[TASK REQUIREMENTS]:
Could you copy every line from the material below in which "assign" appears?

··· INFORMATION PROVIDED

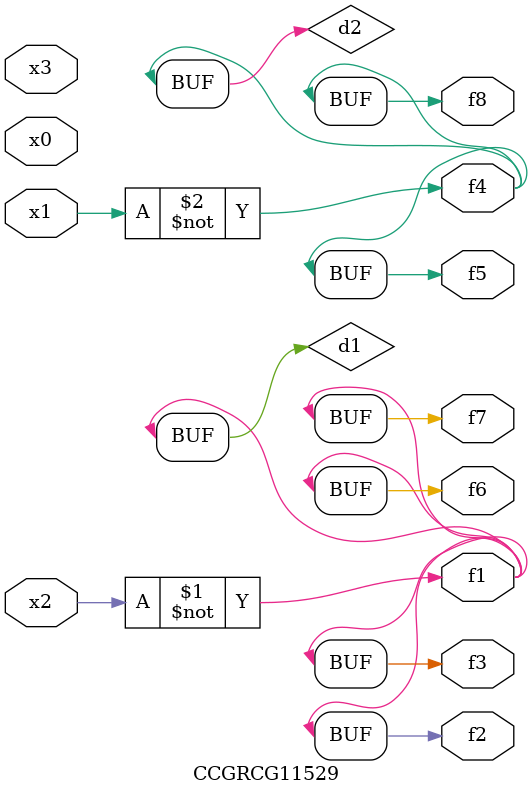
<source format=v>
module CCGRCG11529(
	input x0, x1, x2, x3,
	output f1, f2, f3, f4, f5, f6, f7, f8
);

	wire d1, d2;

	xnor (d1, x2);
	not (d2, x1);
	assign f1 = d1;
	assign f2 = d1;
	assign f3 = d1;
	assign f4 = d2;
	assign f5 = d2;
	assign f6 = d1;
	assign f7 = d1;
	assign f8 = d2;
endmodule

</source>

······

[PROBLEM SOLUTION]:
	assign f1 = d1;
	assign f2 = d1;
	assign f3 = d1;
	assign f4 = d2;
	assign f5 = d2;
	assign f6 = d1;
	assign f7 = d1;
	assign f8 = d2;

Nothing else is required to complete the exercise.